# [WHAT THIS TASK INVOLVES]
Set down all of the records exactly, leaving none out.

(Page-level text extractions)
+-------+
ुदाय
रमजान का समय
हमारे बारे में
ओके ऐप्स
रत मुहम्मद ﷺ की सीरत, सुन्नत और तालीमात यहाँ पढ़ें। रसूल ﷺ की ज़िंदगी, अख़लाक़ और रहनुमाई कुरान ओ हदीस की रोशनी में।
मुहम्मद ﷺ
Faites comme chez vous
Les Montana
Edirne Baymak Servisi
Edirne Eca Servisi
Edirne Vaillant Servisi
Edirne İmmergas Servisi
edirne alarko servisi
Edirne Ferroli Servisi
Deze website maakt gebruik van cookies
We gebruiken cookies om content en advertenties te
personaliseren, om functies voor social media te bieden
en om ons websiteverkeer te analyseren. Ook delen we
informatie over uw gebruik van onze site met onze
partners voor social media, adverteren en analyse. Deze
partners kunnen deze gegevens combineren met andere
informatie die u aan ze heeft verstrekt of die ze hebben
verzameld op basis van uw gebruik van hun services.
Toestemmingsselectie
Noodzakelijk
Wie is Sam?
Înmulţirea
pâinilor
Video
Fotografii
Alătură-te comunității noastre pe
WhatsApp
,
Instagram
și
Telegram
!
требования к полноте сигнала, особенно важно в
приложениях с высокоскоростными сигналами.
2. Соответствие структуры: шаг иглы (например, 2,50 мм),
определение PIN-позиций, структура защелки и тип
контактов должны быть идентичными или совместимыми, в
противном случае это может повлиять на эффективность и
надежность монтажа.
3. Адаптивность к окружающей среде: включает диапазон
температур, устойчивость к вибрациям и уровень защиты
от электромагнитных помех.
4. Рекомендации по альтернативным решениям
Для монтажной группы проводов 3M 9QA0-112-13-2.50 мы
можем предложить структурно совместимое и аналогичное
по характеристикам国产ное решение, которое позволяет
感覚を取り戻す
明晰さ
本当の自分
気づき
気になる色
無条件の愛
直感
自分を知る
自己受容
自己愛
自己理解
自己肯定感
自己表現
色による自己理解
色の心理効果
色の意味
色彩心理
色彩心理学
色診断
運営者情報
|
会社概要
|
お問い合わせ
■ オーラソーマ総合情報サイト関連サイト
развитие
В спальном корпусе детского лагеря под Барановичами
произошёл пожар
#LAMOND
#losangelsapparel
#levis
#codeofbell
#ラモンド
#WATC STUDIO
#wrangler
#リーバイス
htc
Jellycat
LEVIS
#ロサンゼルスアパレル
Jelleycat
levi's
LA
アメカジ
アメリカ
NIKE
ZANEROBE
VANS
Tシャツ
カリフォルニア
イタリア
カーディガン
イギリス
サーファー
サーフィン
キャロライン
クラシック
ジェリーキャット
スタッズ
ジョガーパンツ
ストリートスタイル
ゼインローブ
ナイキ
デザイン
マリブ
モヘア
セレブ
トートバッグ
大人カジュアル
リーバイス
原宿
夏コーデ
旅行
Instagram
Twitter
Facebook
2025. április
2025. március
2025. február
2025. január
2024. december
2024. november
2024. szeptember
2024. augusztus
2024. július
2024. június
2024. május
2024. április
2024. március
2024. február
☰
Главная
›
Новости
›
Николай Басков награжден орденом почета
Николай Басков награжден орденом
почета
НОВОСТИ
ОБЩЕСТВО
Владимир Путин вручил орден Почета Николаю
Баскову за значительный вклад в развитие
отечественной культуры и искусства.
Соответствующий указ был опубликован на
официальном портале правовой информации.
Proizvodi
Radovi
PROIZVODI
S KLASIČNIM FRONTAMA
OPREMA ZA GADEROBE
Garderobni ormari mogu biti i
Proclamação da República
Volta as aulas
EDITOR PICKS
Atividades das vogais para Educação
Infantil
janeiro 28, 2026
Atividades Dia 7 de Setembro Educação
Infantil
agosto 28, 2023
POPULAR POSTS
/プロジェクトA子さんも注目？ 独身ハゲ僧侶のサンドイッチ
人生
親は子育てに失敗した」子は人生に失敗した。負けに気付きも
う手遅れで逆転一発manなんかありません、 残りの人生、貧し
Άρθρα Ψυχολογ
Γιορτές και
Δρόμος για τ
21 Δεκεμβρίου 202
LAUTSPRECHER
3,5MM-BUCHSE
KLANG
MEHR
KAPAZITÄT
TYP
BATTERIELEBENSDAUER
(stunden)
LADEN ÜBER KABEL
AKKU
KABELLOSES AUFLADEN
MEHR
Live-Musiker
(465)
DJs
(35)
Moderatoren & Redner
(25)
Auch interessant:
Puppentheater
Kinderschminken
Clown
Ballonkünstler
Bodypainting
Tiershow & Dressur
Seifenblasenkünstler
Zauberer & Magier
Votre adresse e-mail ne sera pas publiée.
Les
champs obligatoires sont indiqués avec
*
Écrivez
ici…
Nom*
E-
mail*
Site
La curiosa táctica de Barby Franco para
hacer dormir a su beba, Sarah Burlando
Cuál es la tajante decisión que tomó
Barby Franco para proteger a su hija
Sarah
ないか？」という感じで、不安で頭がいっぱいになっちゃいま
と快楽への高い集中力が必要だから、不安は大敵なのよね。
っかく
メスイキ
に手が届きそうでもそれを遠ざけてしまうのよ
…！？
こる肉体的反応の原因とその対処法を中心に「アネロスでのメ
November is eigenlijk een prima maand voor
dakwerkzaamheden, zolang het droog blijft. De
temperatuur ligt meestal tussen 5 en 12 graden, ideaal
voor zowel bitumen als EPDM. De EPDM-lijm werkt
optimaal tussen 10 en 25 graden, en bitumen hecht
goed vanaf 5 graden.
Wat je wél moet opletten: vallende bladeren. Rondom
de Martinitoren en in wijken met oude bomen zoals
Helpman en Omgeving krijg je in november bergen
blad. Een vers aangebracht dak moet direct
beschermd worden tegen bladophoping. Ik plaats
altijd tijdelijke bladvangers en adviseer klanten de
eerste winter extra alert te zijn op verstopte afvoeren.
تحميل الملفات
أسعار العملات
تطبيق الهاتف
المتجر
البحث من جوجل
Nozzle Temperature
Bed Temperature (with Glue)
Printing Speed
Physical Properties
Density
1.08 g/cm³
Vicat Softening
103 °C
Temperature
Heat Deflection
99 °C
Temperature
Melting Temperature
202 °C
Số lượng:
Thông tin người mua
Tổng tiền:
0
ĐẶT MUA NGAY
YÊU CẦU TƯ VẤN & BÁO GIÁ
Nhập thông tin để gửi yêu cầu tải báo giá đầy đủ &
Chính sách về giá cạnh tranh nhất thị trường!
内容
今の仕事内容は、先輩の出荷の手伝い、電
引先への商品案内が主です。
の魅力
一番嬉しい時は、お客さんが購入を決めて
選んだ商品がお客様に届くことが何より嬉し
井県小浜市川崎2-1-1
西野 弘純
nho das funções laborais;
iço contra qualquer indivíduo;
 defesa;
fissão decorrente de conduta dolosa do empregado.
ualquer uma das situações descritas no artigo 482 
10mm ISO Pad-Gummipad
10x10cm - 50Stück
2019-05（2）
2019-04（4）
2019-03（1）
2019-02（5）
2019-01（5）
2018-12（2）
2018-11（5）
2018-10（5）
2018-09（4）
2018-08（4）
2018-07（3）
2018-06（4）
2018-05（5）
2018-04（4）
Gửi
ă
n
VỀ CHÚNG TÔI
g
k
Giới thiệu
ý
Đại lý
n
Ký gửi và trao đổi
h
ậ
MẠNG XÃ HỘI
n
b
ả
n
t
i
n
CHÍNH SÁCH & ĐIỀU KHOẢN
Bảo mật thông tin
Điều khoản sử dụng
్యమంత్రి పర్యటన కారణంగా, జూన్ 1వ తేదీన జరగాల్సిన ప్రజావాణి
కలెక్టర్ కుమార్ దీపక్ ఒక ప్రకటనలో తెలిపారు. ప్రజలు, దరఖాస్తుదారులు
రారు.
+-------+
# [REPLY TO THE TASK]
ुदाय
रमजान का समय
हमारे बारे में
ओके ऐप्स
रत मुहम्मद ﷺ की सीरत, सुन्नत और तालीमात यहाँ पढ़ें। रसूल ﷺ की ज़िंदगी, अख़लाक़ और रहनुमाई कुरान ओ हदीस की रोशनी में।
मुहम्मद ﷺ
Faites comme chez vous
Les Montana
Edirne Baymak Servisi
Edirne Eca Servisi
Edirne Vaillant Servisi
Edirne İmmergas Servisi
edirne alarko servisi
Edirne Ferroli Servisi
Deze website maakt gebruik van cookies
We gebruiken cookies om content en advertenties te
personaliseren, om functies voor social media te bieden
en om ons websiteverkeer te analyseren. Ook delen we
informatie over uw gebruik van onze site met onze
partners voor social media, adverteren en analyse. Deze
partners kunnen deze gegevens combineren met andere
informatie die u aan ze heeft verstrekt of die ze hebben
verzameld op basis van uw gebruik van hun services.
Toestemmingsselectie
Noodzakelijk
Wie is Sam?
Înmulţirea
pâinilor
Video
Fotografii
Alătură-te comunității noastre pe
WhatsApp
,
Instagram
și
Telegram
!
требования к полноте сигнала, особенно важно в
приложениях с высокоскоростными сигналами.
2. Соответствие структуры: шаг иглы (например, 2,50 мм),
определение PIN-позиций, структура защелки и тип
контактов должны быть идентичными или совместимыми, в
противном случае это может повлиять на эффективность и
надежность монтажа.
3. Адаптивность к окружающей среде: включает диапазон
температур, устойчивость к вибрациям и уровень защиты
от электромагнитных помех.
4. Рекомендации по альтернативным решениям
Для монтажной группы проводов 3M 9QA0-112-13-2.50 мы
можем предложить структурно совместимое и аналогичное
по характеристикам国产ное решение, которое позволяет
感覚を取り戻す
明晰さ
本当の自分
気づき
気になる色
無条件の愛
直感
自分を知る
自己受容
自己愛
自己理解
自己肯定感
自己表現
色による自己理解
色の心理効果
色の意味
色彩心理
色彩心理学
色診断
運営者情報
|
会社概要
|
お問い合わせ
■ オーラソーマ総合情報サイト関連サイト
развитие
В спальном корпусе детского лагеря под Барановичами
произошёл пожар
#LAMOND
#losangelsapparel
#levis
#codeofbell
#ラモンド
#WATC STUDIO
#wrangler
#リーバイス
htc
Jellycat
LEVIS
#ロサンゼルスアパレル
Jelleycat
levi's
LA
アメカジ
アメリカ
NIKE
ZANEROBE
VANS
Tシャツ
カリフォルニア
イタリア
カーディガン
イギリス
サーファー
サーフィン
キャロライン
クラシック
ジェリーキャット
スタッズ
ジョガーパンツ
ストリートスタイル
ゼインローブ
ナイキ
デザイン
マリブ
モヘア
セレブ
トートバッグ
大人カジュアル
リーバイス
原宿
夏コーデ
旅行
Instagram
Twitter
Facebook
2025. április
2025. március
2025. február
2025. január
2024. december
2024. november
2024. szeptember
2024. augusztus
2024. július
2024. június
2024. május
2024. április
2024. március
2024. február
☰
Главная
›
Новости
›
Николай Басков награжден орденом почета
Николай Басков награжден орденом
почета
НОВОСТИ
ОБЩЕСТВО
Владимир Путин вручил орден Почета Николаю
Баскову за значительный вклад в развитие
отечественной культуры и искусства.
Соответствующий указ был опубликован на
официальном портале правовой информации.
Proizvodi
Radovi
PROIZVODI
S KLASIČNIM FRONTAMA
OPREMA ZA GADEROBE
Garderobni ormari mogu biti i
Proclamação da República
Volta as aulas
EDITOR PICKS
Atividades das vogais para Educação
Infantil
janeiro 28, 2026
Atividades Dia 7 de Setembro Educação
Infantil
agosto 28, 2023
POPULAR POSTS
/プロジェクトA子さんも注目？ 独身ハゲ僧侶のサンドイッチ
人生
親は子育てに失敗した」子は人生に失敗した。負けに気付きも
う手遅れで逆転一発manなんかありません、 残りの人生、貧し
Άρθρα Ψυχολογ
Γιορτές και
Δρόμος για τ
21 Δεκεμβρίου 202
LAUTSPRECHER
3,5MM-BUCHSE
KLANG
MEHR
KAPAZITÄT
TYP
BATTERIELEBENSDAUER
(stunden)
LADEN ÜBER KABEL
AKKU
KABELLOSES AUFLADEN
MEHR
Live-Musiker
(465)
DJs
(35)
Moderatoren & Redner
(25)
Auch interessant:
Puppentheater
Kinderschminken
Clown
Ballonkünstler
Bodypainting
Tiershow & Dressur
Seifenblasenkünstler
Zauberer & Magier
Votre adresse e-mail ne sera pas publiée.
Les
champs obligatoires sont indiqués avec
*
Écrivez
ici…
Nom*
E-
mail*
Site
La curiosa táctica de Barby Franco para
hacer dormir a su beba, Sarah Burlando
Cuál es la tajante decisión que tomó
Barby Franco para proteger a su hija
Sarah
ないか？」という感じで、不安で頭がいっぱいになっちゃいま
と快楽への高い集中力が必要だから、不安は大敵なのよね。
っかく
メスイキ
に手が届きそうでもそれを遠ざけてしまうのよ
…！？
こる肉体的反応の原因とその対処法を中心に「アネロスでのメ
November is eigenlijk een prima maand voor
dakwerkzaamheden, zolang het droog blijft. De
temperatuur ligt meestal tussen 5 en 12 graden, ideaal
voor zowel bitumen als EPDM. De EPDM-lijm werkt
optimaal tussen 10 en 25 graden, en bitumen hecht
goed vanaf 5 graden.
Wat je wél moet opletten: vallende bladeren. Rondom
de Martinitoren en in wijken met oude bomen zoals
Helpman en Omgeving krijg je in november bergen
blad. Een vers aangebracht dak moet direct
beschermd worden tegen bladophoping. Ik plaats
altijd tijdelijke bladvangers en adviseer klanten de
eerste winter extra alert te zijn op verstopte afvoeren.
تحميل الملفات
أسعار العملات
تطبيق الهاتف
المتجر
البحث من جوجل
Nozzle Temperature
Bed Temperature (with Glue)
Printing Speed
Physical Properties
Density
1.08 g/cm³
Vicat Softening
103 °C
Temperature
Heat Deflection
99 °C
Temperature
Melting Temperature
202 °C
Số lượng:
Thông tin người mua
Tổng tiền:
0
ĐẶT MUA NGAY
YÊU CẦU TƯ VẤN & BÁO GIÁ
Nhập thông tin để gửi yêu cầu tải báo giá đầy đủ &
Chính sách về giá cạnh tranh nhất thị trường!
内容
今の仕事内容は、先輩の出荷の手伝い、電
引先への商品案内が主です。
の魅力
一番嬉しい時は、お客さんが購入を決めて
選んだ商品がお客様に届くことが何より嬉し
井県小浜市川崎2-1-1
西野 弘純
nho das funções laborais;
iço contra qualquer indivíduo;
 defesa;
fissão decorrente de conduta dolosa do empregado.
ualquer uma das situações descritas no artigo 482 
10mm ISO Pad-Gummipad
10x10cm - 50Stück
2019-05（2）
2019-04（4）
2019-03（1）
2019-02（5）
2019-01（5）
2018-12（2）
2018-11（5）
2018-10（5）
2018-09（4）
2018-08（4）
2018-07（3）
2018-06（4）
2018-05（5）
2018-04（4）
Gửi
ă
n
VỀ CHÚNG TÔI
g
k
Giới thiệu
ý
Đại lý
n
Ký gửi và trao đổi
h
ậ
MẠNG XÃ HỘI
n
b
ả
n
t
i
n
CHÍNH SÁCH & ĐIỀU KHOẢN
Bảo mật thông tin
Điều khoản sử dụng
్యమంత్రి పర్యటన కారణంగా, జూన్ 1వ తేదీన జరగాల్సిన ప్రజావాణి
కలెక్టర్ కుమార్ దీపక్ ఒక ప్రకటనలో తెలిపారు. ప్రజలు, దరఖాస్తుదారులు
రారు.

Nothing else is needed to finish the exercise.